Mistrz świata z 2014 roku przechodzi przez bardzo trudny okres. Od czasu, gdy strzelił bramkę w finale mundialu, jego kariera sportowa pikuje w dół. Niedawno lekarze zabronili mu jakiejkolwiek aktywności fizycznej, ale do końca nie wiedzą, na co cierpi wielokrotny reprezentant Niemiec.
Cała sprawa z Goetzem jest bardzo tajemnicza, a kibice nie wiedzą właściwie nic poza tym, że piłkarz Borussii Dortmund jest chory, ale na co, to już do końca nie wiadomo. Bardzo trudno więc przewidzieć, kiedy reprezentant Niemiec wróci na boisko, ale mało prawdopodobne jest, by wydarzyło się to jeszcze w tym roku.

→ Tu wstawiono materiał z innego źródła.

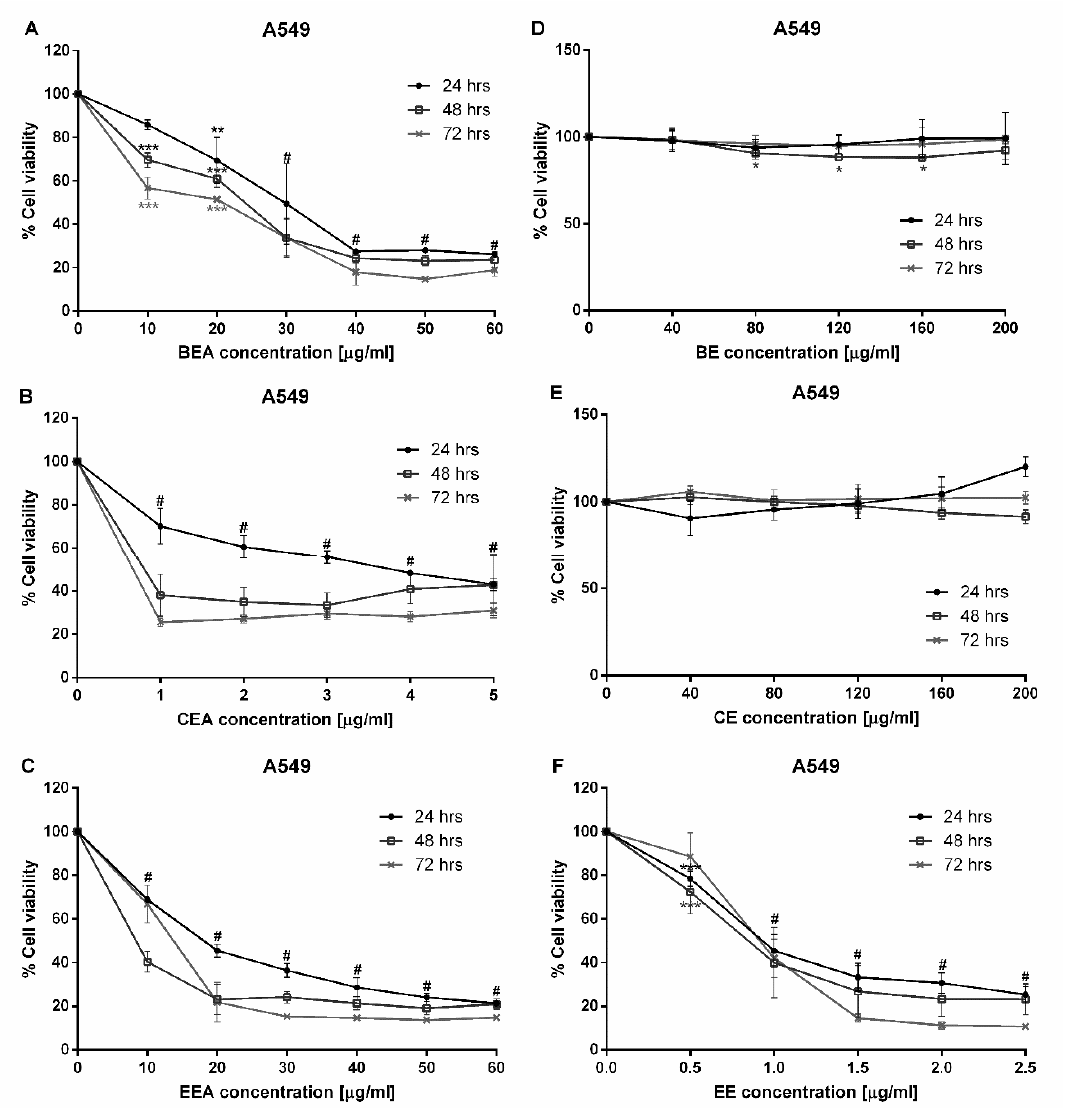
Figure 1. Cytotoxicity of the herbal extracts against the human lung cancer A549 cell line. Percent cell viability of A549 cells is shown on the Y -axis. The cells were determined after treatment with ( A ) BEA, ( B ) CEA, ( C ) EEA, ( D ) BE, ( E ) CE, and ( F ) EE for 24, 48, and 72 h at indicated concentrations as shown on the X -axis. The data are reported as mean ± SD of three independent experiments and was carried out in triplicate, * p < 0.05, ** p < 0.01, *** p < 0.001, and # p < 0.001 for all incubation times compared to the control condition.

Jak dowiedzieli się dziennikarze „Bilda”, piłkarz podobno cierpi na miopatię metaboliczną. Jest to zaburzenie pracy mięśni spowodowane złym metabolizmem. Jednak, jak podkreśla specjalista Ralf Ohrmann, który został przepytany przez niemiecki dziennik, nie ma w tym nic pewnego, ponieważ Mario Goetze ma wiele objawów, które pasują do tylu samo chorób.
Opinia publiczna w Niemczech jest bardzo zaskoczona obrotem spraw dotyczących zawodnika, który dał im przecież upragnione mistrzostwo świata. Ojciec piłkarza Juergen Goetze na łamach „Bilda” stwierdził, że jego syn leży w łóżku i czeka. Nie ma jeszcze ustalonego planu terapii.
Jedna z najbardziej decyzyjnych osób w BVB, Hans-Joachim Watzke, cały czas apeluje o spokój i cierpliwość, ale odkupienie win przez syna marnotrawnego przeciąga się w czasie, a kibice specjalnie nie są zadowoleni z takiego obrotu spraw.